In the midst of concerns about possible recession, economist Bernard Baumohl offered key insights into economic indicators and factors that might trigger a recession at the 20th Annual Metro Economy Outlook on Oct. 24th.

“If there is any point I want you to walk away with it’s this,” Baumohl said, “It is very difficult for a $22 trillion  free market, open, highly liquid economy to actually have a recession. You really need a confluence of major negative events of significant magnitude to shove that economy off course.”

“We are at a pivotal moment in our economy with 11 years of growth – the longest stretch ever,” said economist Bernard Baumohl . “The fundamentals of the economy still look pretty good. The job market remains healthy, wages are climbing faster than inflation giving consumers more purchasing power, inflation remains dormant, borrowing costs remain some of the lowest we’ve seen in many years, and there’s ample capital for investment.”

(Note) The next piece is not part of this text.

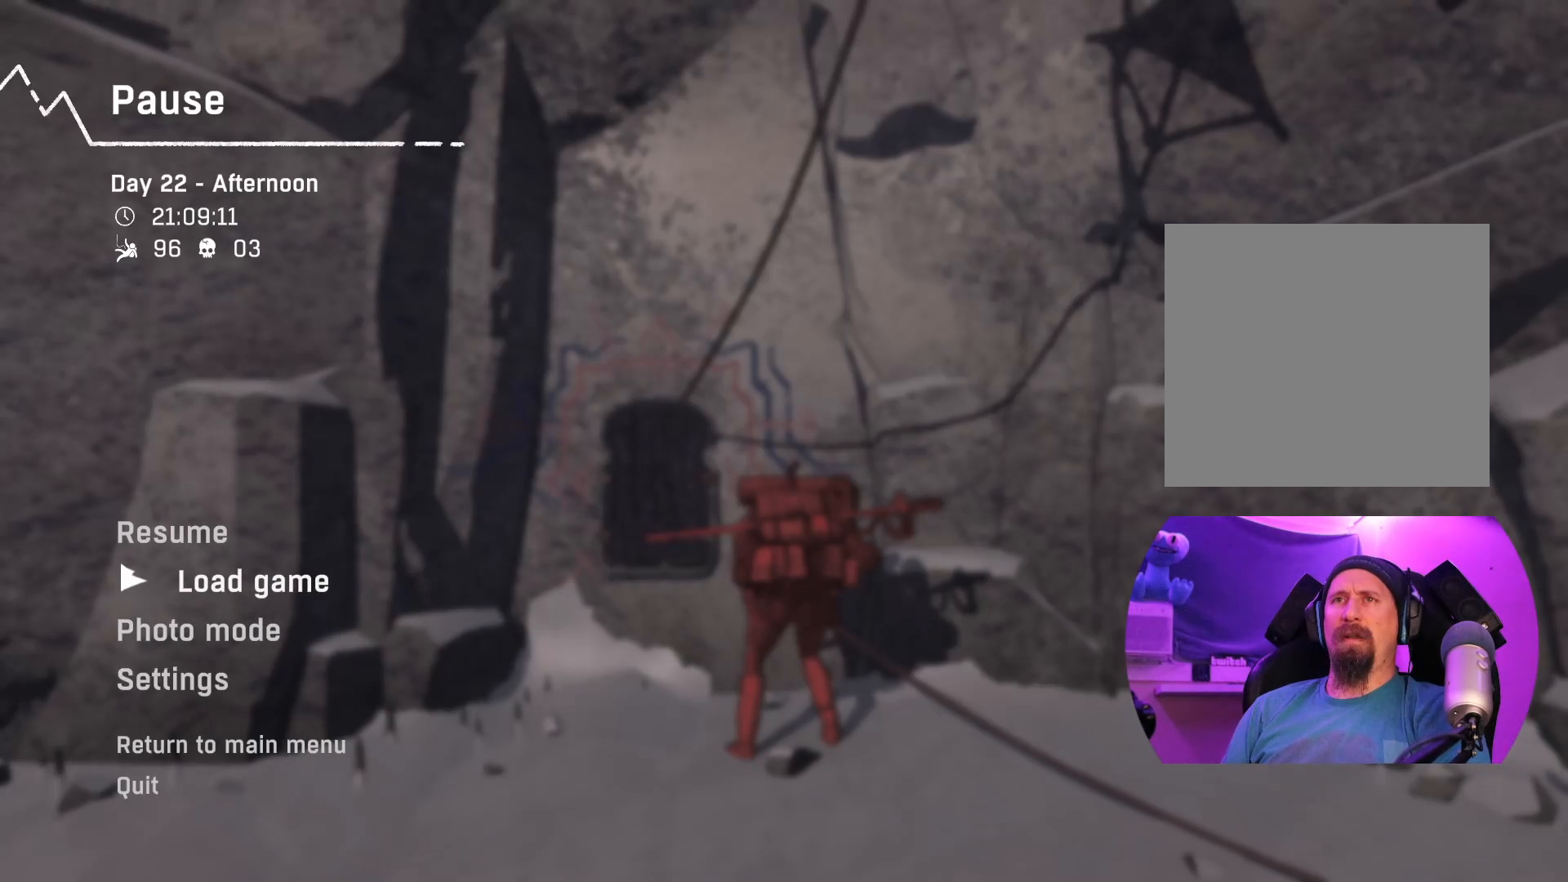
{"buttons": [], "left_stick": "center", "right_stick": "center", "events": []}
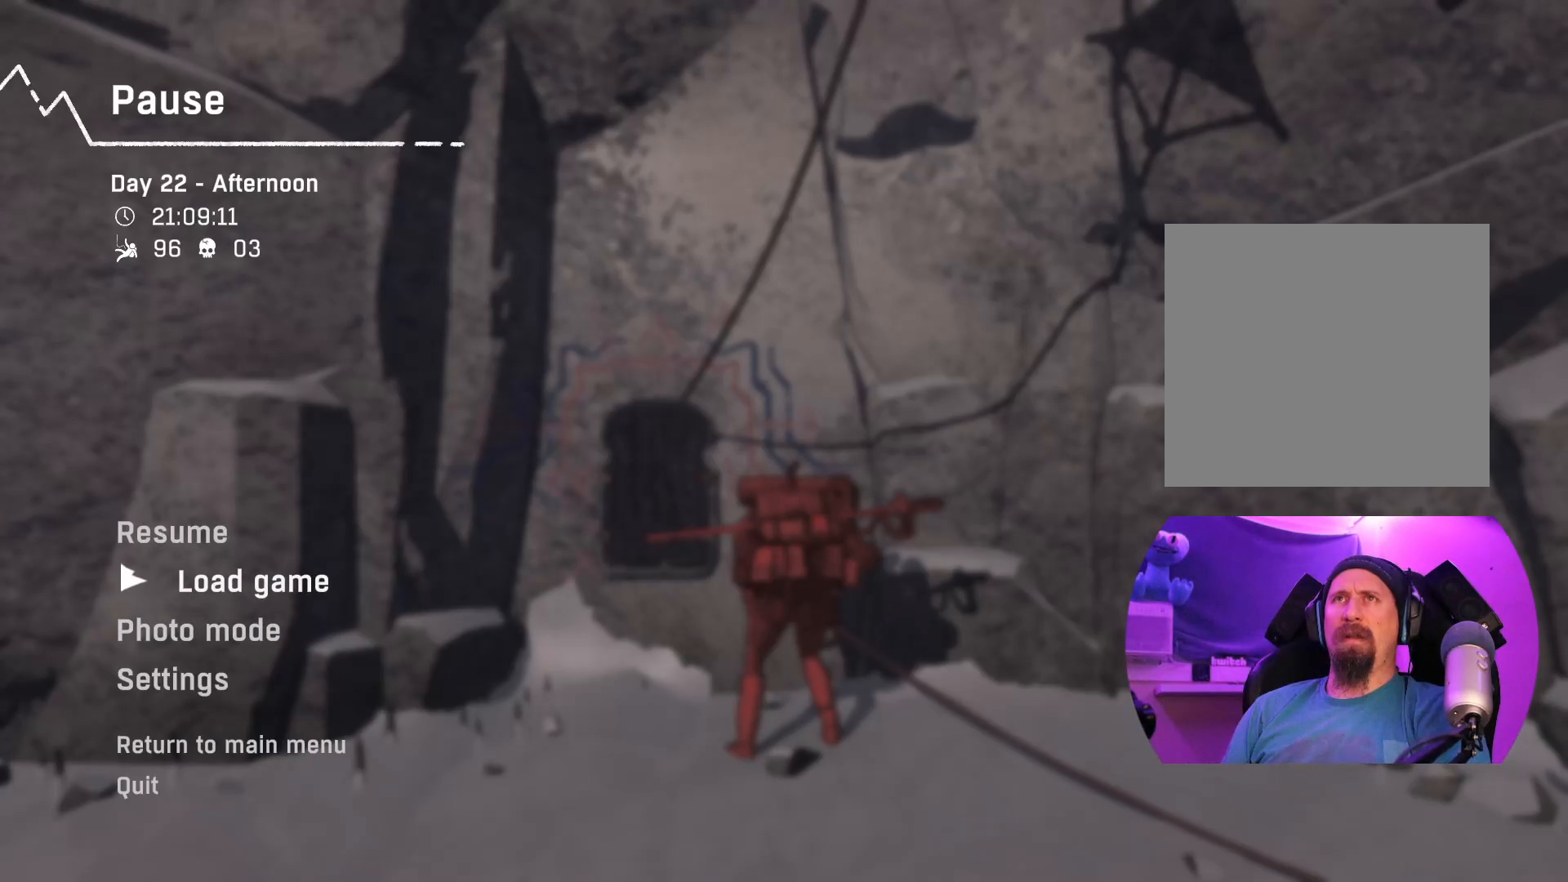
{"buttons": [], "left_stick": "center", "right_stick": "center", "events": []}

Baumohl, who was named the most accurate economic forecaster by Wall Street Journal, presented three scenarios. In the main forecast presented with a 55% probability, he forecasts GDP growth at 2.2% in 2019, 2.3% in 2020 and 2.6% in 2021 if U.S. and China achieve an interim deal and rollback in tariffs. Alternately, if trade war continues to escalate in 2020, GDP growth would grow by only 1.8% in 2020 then 2.4% in 2021. And in a final scenario, Baumohl suggested if U.S. and China reach a comprehensive trade deal mid-2020 we could be looking at a rebound with GDP growth at 2.5% in 2020 and 3.1% in 2021.

“Without a doubt the number one group that could impact the economy is the consumer,” Baumohl said. But, he also indicated that, with e-commerce picking up significantly, we’re not seeing the typical tapering of consumer spending after 2009 recession. Shifting demographics could have an impact with Millenials and Gen Z exhibiting more conservative spending habits and less inclined to buy homes.

Along with consumer spending, other key indicators to keep an eye on include employment data and business. Unemployment remains low. Meanwhile, companies are scaling back investments in the midst of economic uncertainties and number of new orders for manufacturing contracting.

“Exogenous shocks pose the greatest threat to the economy.” This might be anything from a foreign adversary launching a cyber attack that paralyzes parts of the U.S. economy to U.S./Chinese military confrontation.

Baumohl followed with several ways businesses might prepare for varying scenarios:

  1. Companies should undertake rigorous stress tests to identify areas of vulnerabilities. Conduct “what if” scenarios to think about what you can remain operational in the midst of a disruption such as systemic power failure.
  2. Buy cyber theft insurance, upgrade software and hire reputable firms to identify potential threats.
  3. Dedicate a risk management team to engage in geopolitical forecasting – key for companies that have foreign exposure such as customers, supply chain, investors, etc.
  4. Focus on being agile to give customers reliable service.